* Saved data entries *
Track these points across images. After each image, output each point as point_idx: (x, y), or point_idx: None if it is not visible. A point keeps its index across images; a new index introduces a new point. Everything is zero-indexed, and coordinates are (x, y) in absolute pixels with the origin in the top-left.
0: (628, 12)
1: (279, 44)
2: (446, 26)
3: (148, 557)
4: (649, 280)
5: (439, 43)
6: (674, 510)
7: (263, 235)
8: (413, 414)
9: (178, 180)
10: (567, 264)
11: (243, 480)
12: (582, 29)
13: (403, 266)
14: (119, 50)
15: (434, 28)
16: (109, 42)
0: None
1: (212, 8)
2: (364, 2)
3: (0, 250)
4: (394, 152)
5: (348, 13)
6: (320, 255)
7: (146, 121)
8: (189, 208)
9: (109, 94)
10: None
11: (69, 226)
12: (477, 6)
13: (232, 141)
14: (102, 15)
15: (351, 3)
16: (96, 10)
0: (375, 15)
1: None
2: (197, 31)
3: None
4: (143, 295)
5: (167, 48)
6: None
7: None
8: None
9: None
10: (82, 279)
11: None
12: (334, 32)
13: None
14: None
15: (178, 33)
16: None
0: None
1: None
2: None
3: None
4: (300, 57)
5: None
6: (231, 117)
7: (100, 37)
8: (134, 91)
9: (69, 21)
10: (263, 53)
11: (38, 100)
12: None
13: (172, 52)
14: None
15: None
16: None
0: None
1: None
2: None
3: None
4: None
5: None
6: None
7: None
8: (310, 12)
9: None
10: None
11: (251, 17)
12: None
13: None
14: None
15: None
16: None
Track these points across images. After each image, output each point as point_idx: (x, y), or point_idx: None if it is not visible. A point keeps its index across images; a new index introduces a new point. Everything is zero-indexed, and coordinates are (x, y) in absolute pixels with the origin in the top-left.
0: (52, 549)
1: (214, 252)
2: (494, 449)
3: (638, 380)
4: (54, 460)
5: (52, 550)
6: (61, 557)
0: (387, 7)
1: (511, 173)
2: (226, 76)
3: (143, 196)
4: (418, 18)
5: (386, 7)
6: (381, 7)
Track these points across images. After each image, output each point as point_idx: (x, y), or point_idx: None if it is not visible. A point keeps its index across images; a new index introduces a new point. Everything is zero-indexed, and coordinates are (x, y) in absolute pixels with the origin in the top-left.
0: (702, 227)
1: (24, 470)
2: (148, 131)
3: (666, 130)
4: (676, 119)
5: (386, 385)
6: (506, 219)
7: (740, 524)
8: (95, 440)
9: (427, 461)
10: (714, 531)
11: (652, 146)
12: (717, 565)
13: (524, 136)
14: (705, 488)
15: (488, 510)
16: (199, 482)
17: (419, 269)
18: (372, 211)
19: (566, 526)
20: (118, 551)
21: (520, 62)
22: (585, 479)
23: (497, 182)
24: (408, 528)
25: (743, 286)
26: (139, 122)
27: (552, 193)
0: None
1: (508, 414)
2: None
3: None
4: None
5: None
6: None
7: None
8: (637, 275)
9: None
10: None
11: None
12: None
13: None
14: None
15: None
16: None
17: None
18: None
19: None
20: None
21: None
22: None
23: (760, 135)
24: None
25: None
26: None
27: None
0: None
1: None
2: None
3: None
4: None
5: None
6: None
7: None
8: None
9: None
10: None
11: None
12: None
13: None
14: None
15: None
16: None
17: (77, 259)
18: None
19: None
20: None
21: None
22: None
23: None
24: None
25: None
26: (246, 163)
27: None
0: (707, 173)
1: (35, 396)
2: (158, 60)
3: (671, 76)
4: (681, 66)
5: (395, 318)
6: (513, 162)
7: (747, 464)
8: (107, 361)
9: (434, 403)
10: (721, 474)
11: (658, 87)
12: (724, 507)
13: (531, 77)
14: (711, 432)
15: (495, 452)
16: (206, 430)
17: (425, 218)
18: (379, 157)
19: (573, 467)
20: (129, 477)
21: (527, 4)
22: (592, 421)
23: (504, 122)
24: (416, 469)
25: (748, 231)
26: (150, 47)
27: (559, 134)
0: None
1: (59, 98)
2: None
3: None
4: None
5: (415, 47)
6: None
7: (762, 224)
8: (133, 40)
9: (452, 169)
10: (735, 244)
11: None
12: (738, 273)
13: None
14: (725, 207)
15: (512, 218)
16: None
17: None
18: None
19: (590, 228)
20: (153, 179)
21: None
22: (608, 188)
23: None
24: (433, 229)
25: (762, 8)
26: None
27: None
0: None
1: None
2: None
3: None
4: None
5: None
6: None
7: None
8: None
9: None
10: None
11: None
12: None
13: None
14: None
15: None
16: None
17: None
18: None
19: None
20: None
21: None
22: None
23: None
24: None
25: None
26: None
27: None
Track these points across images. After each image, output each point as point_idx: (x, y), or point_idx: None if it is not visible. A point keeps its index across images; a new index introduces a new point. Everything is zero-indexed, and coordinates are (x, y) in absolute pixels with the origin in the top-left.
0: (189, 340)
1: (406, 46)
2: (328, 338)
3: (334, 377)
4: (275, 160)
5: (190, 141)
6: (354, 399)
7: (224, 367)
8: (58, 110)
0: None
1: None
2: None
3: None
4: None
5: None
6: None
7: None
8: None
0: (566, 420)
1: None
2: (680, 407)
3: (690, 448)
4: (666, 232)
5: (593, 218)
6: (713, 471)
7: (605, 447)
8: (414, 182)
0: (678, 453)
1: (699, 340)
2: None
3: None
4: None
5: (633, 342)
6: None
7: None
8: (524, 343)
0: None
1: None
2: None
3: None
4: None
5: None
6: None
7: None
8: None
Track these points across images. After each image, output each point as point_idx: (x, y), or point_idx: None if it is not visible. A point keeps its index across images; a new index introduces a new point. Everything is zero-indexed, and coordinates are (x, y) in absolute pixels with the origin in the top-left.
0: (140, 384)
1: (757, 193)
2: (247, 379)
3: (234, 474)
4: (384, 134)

* WHAT IS EXPECTED *
Quote the entries word for word from their very first line through the line that contains "5: (439, 43)", including that line, and stop there.

* TASK ANSWER *
Track these points across images. After each image, output each point as point_idx: (x, y), or point_idx: None if it is not visible. A point keeps its index across images; a new index introduces a new point. Everything is zero-indexed, and coordinates are (x, y) in absolute pixels with the origin in the top-left.
0: (628, 12)
1: (279, 44)
2: (446, 26)
3: (148, 557)
4: (649, 280)
5: (439, 43)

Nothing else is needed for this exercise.